Velasquez (o della sete)
Sete.
Di scoperta, di avventure, di esplorazione, di sfide, di vendetta, di soddisfazione.
Quel tipo di sete che in qualche modo guida molti dei personaggi più avvincenti di quelle storie che ci rapivano da ragazzi e, ai più fortunati di noi, anche da adulti.
Che sia un Indiana Jones, un Dirk, Pitt, un personaggio di Salgari o di Stevenson, un Moschettiere o qualcuno uscito da un romanzo di Verne, poco importa: quella sete, magari mista ad altre cose, è lì, presente, pressante.
Ed è una sete che, in realtà, conoscono persone anche molto meno avventurose, quelle che non riescono a fermarsi, non possono accontentarsi, non riusciranno mai a dire “bene, basta così, sono arrivato” perché sanno e sapranno sempre che c’è sempre un nuovo orizzonte verso cui andare, qualcosa di nuovo da vedere, da assaporare, da scoprire o da sperimentare.
La stessa sete, ovviamente fatte le debite proporzioni, che mi ha sempre pervaso e che per troppo tempo ha dovuto essere messa da parte in nome della salvezza e della riparazione dei danni.
Ma la sete non passa, al massimo si tiene a bada finché necessario per poi lasciarla di nuovo libera.
Ed è la stessa sete che sa raccontare bene il professor Vecchioni con la sua Velasquez.
Chi è Velasquez? Se chiedete a uno zingaro ungherese vi dirà che è più vecchio dei vecchi. Se chiedete alla voce narrante vi dirà forse che è il suo capitano, che è l’uomo che l’ha convinto a partire per avventure che oggi giorno li mettono a repentaglio. Se chiedete a lui stesso, probabilmente vi racconterà qualcosa durante una tempesta al largo di Capo Horn.

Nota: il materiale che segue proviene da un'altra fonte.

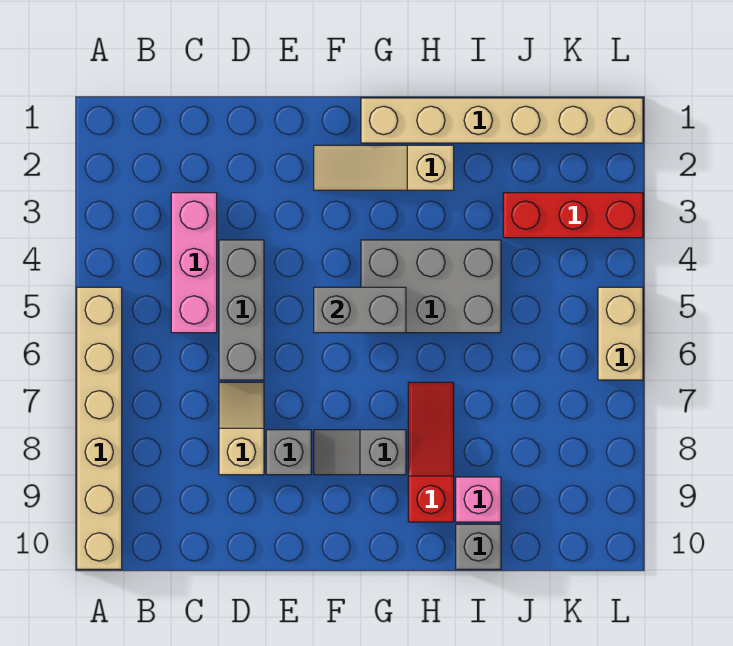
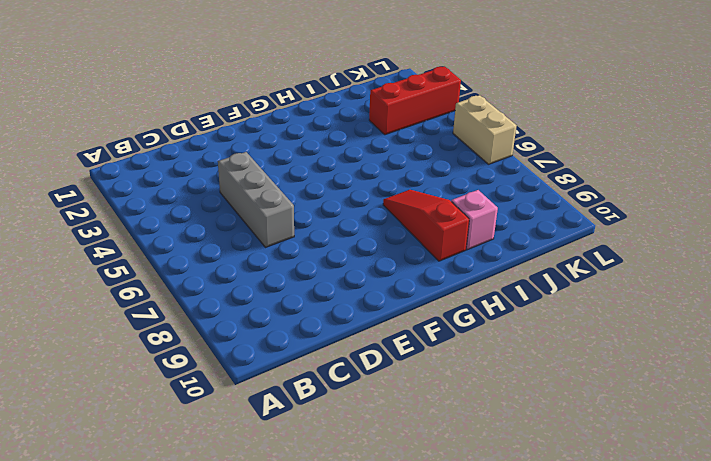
none -> tan brick A5:A10 level 1
none -> pink brick C3:C5 level 1
none -> tan slope D7:D8 level 1 top 8

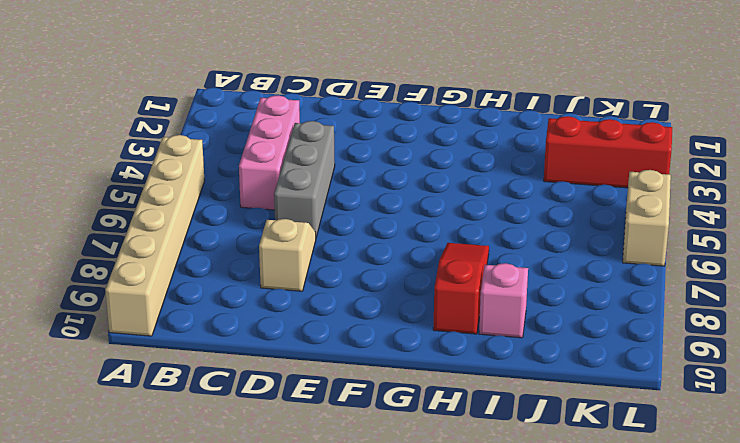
none -> grey brick E8 level 1
none -> tan slope F2:H2 level 1 top H
none -> grey slope F8:G8 level 1 top G

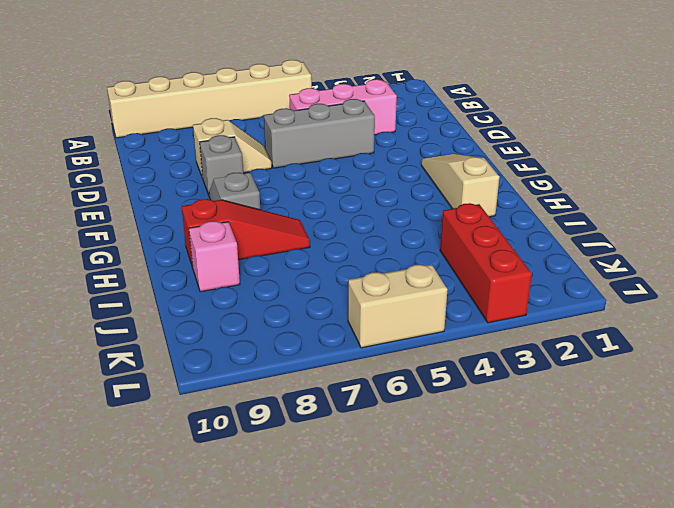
none -> tan brick G1:L1 level 1
none -> grey brick G4:I5 level 1
none -> grey brick I10 level 1

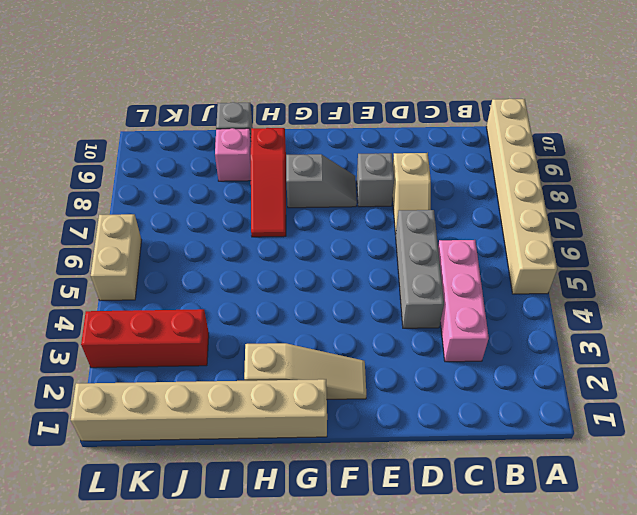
none -> grey brick G4:I5 level 1
none -> grey brick F5:G5 level 2

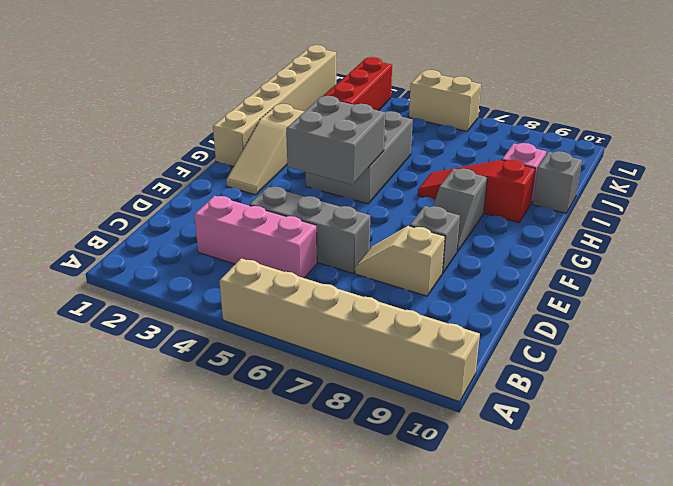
grey brick F4:G5 level 2 -> grey brick F5:G5 level 2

Ma non vi racconterà mai tutto, perché non ci sarà mai tutto da raccontare: ci sarà sempre e solo da viaggiare e, al massimo, scrivere a casa. Tornare? Sì, potreste voler tornare. Potreste desiderarlo più di ogni altra cosa. Potreste odiarlo perché per colpa sua non potete.
Eppure non gli chiederete mai, davvero, di riportarvi indietro.
Perché ci sarà sempre un nuovo nido di rose in fondo a quell’arcobaleno e voi non vorrete perderlo.
Buon ascolto.
Ahi, Velasquez, dove porti la mia vita?
Un fiore di campo si è impigliato fra le dita,
e tante stelle, tante nelle notti chiare
e mille lune, mille dune da scoprire.
Ahi, Velasquez, non t’avessi mai seguito,
con te non si torna una volta sola indietro
in mezzo ai venti sempre genti da salvare
sei morto mille volte senza mai morire.
Un vecchio zingaro ungherese
di te parlando mi giurò
che c’eri prima di suo padre,
prima del padre di suo padre
più in là nel tempo non andò:
e i cerchi del tuo tronco sono
ferite d’armi e di parole
che mai nessuno vendicò.
Ahi, Velasquez, com’è duro questo amore
mi pesa la notte prima di ricominciare
e tante veglie, come soglie di un mistero
per arrivare sempre più vicino al vero.
Ahi, Velasquez, certe sere quanta voglia,
fermare la vela e ritornare da mia moglie;
e tu mi dici: “fatti scrivere”, è normale,
per te bisogna sempre scrivere e lottare.
E la tempesta ci sorprese
due miglia dopo Capo Horn:
se ne rideva delle offese
in mezzo al ponte si distese
e fino all’alba mi cantò
ragazze, terre, contadini,
da sempre popoli e padroni
fu lì che tutto cominciò.
Ahi, Velasquez, fino a quando inventeremo
un nido di rose ai piedi dell’arcobaleno
e tante stelle, tante nelle notti chiare
per questo mondo, questo mondo da cambiare?
Ahi, Velasquez, ahi, chitarra come spada
mantello di sabbia, orecchio mozzo, antica sfida,
eterna attesa, corda tesa da spazzare
e tanta voglia, tanta voglia di tornare.